Three days after the police shootings, I got an email from Wright wishing to take time during his trip to Dallas to tour homelessness encampments that had been capturing headlines in Texas for the past year. We went to the Coombs encampment, which sprouted from the closure of a much larger camp that spring.  As Wright sketched notes from interviews, I milled about the tents of some 80 persons. Nearly all the residents were black, an observation that Wright noted. I made note of it, again. The following week, prior to the encampment closure, I would take a photo of some of the residents to capture the profound image of black unsheltered homelessness.

In response to the police shootings, the United Way of Dallas dedicated a portion of the donations it received after the tragedy to support efforts that would address the tensions and disparities that were fracturing the community and its capacity for productive civil discourse. MDHA immediately wrote a proposal to participate in the Center for Social Innovation’s Supporting Partnerships for Anti-Racist Communities (SPARC) project. The proposal was accepted, and Dallas would join with San Francisco, Tacoma, Syracuse, Columbus, and Atlanta, as the first SPARC cities.

We began with a two-day training with homelessness service providers – Racism 101 and a presentation “Hard Conversation – Racism and Homelessness.” The Center’s Jeff Olivet and Marc Dones gave us even more courage on how to speak of racism with conviction and respect, and with no fear. We created a leadership team. We conducted a half-day meeting with faith leaders from the black community.

Our initial wide-eyed optimism fell way to the stark reality of the extraordinary systemic institutional conditions that have been decades upon decades in the making, codified by public policy that, all together, would become the ingredients that created a threefold overrepresentation of black people among those experiencing homelessness in Dallas compared to the population of Dallas as a whole. Calling out these facts was our first step in SPARC.

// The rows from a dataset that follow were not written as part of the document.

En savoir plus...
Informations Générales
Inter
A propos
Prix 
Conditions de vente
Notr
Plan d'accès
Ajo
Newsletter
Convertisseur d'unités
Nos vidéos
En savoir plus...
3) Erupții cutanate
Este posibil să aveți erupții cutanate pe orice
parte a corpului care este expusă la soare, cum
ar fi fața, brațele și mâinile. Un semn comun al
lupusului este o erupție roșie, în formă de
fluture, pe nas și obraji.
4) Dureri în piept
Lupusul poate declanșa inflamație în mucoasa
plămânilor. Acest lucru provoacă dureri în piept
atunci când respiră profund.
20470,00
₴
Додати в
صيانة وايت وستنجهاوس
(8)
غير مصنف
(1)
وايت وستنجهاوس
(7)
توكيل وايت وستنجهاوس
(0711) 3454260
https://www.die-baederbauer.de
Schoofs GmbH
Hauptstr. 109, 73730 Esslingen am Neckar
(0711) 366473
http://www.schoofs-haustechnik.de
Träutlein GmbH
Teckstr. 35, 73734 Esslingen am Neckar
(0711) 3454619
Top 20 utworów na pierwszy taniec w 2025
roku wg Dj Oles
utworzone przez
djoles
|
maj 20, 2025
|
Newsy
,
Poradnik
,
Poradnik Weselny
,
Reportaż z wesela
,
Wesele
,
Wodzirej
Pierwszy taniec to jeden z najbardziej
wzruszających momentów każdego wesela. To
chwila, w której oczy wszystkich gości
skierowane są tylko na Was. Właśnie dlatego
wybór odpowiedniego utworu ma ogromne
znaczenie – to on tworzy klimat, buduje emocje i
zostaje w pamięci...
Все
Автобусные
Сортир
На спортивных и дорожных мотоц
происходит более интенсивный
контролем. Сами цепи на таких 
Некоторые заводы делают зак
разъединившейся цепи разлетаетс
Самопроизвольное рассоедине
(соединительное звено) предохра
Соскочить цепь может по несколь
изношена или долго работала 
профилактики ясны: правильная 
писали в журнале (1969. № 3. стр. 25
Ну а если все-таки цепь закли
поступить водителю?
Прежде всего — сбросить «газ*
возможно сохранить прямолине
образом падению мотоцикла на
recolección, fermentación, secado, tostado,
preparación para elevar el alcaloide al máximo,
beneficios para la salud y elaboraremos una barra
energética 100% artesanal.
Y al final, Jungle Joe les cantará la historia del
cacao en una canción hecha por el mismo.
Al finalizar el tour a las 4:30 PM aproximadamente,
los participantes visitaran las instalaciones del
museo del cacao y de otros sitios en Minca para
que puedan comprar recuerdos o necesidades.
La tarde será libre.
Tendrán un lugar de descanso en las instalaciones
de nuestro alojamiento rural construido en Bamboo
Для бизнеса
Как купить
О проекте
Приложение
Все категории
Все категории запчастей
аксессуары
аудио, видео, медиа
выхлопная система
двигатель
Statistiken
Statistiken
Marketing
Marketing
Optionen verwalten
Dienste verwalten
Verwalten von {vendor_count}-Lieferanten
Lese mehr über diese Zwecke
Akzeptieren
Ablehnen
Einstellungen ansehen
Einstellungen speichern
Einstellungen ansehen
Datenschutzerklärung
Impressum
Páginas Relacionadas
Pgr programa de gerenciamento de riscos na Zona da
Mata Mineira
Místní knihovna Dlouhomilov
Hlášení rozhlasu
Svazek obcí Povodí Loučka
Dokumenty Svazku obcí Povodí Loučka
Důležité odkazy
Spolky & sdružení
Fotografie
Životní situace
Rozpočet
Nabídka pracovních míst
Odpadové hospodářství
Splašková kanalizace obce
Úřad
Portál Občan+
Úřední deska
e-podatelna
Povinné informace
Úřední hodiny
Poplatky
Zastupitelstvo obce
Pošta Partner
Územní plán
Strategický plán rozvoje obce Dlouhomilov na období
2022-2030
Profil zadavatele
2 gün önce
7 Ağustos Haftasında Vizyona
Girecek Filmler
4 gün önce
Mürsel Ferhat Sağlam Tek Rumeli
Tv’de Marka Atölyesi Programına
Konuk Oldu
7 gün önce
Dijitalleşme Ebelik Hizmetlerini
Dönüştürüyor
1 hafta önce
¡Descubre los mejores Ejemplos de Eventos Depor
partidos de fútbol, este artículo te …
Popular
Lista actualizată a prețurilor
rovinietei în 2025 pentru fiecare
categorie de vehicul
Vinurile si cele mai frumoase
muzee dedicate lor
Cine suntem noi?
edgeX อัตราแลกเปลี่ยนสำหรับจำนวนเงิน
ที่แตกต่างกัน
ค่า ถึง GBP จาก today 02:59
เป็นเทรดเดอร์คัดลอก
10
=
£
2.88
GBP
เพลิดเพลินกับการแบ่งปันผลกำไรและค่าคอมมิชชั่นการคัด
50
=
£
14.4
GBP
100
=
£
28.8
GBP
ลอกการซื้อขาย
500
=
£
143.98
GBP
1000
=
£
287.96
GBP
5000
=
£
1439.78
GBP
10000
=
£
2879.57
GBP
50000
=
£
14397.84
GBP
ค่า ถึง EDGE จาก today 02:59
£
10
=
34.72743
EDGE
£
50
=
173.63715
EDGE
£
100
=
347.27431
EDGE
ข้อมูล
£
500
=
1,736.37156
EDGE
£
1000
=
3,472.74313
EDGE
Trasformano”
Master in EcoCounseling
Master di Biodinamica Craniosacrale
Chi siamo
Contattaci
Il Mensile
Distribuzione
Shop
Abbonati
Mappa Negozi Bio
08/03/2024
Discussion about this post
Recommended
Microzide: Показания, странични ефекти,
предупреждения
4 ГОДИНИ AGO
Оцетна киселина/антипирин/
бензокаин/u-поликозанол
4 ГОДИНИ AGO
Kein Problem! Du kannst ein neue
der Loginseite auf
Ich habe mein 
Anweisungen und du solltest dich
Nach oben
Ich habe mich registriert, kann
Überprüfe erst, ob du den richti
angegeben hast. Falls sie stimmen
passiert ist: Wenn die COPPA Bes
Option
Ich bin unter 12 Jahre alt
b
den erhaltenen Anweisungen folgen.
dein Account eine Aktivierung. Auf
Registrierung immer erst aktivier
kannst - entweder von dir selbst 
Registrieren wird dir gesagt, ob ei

Our CoC added a goal in its strategic work plan to “Address Racial Disparities in Homelessness and Service Delivery.”  Some of the action items included:

  • Participate in SPARC Center for Social Innovation study on racism and homelessness
  • Report race data within all reporting
  • Conduct a survey on diversity of senior management and board membership
  • Increase diversity on the CoC Project Review and Allocations Committee
  • Include racial disparity issues within MDHA social media communications

CoCs are the stewards of homelessness data and provide a powerful platform to offer a deeper analysis of race in all CoC reporting—from system performance measures to PITs, HICs, AHAR, and APRs. Measure it, follow it, articulate it, and add voice, observation, and even opinion in your public editorial space. Areas to examine in your CoCs efforts include:

  • Compare the homelessness rates to housing rates. If 50% of persons experiencing homelessness are black, are at least 50% of those successfully housed also black? If not, why is this so?
  • Compare the racial composition of the CEOs and senior management of your most influential and critical homelessness services providers, boards, and decision makers. Is leadership representative in terms of the racial composition of your clients? If not, why is this so? Ask yourselves what voices, lived experience, or cultural knowledge are being left out of the work and how can the leadership base be broadened.

As the facilitators of our community homelessness response systems, we must intentionally and actively respond to the history of racism within our systems of care in order to make homelessness rare, brief and non-recurring. To get started, CoCs can replicate these first steps that the Dallas area CoC took up.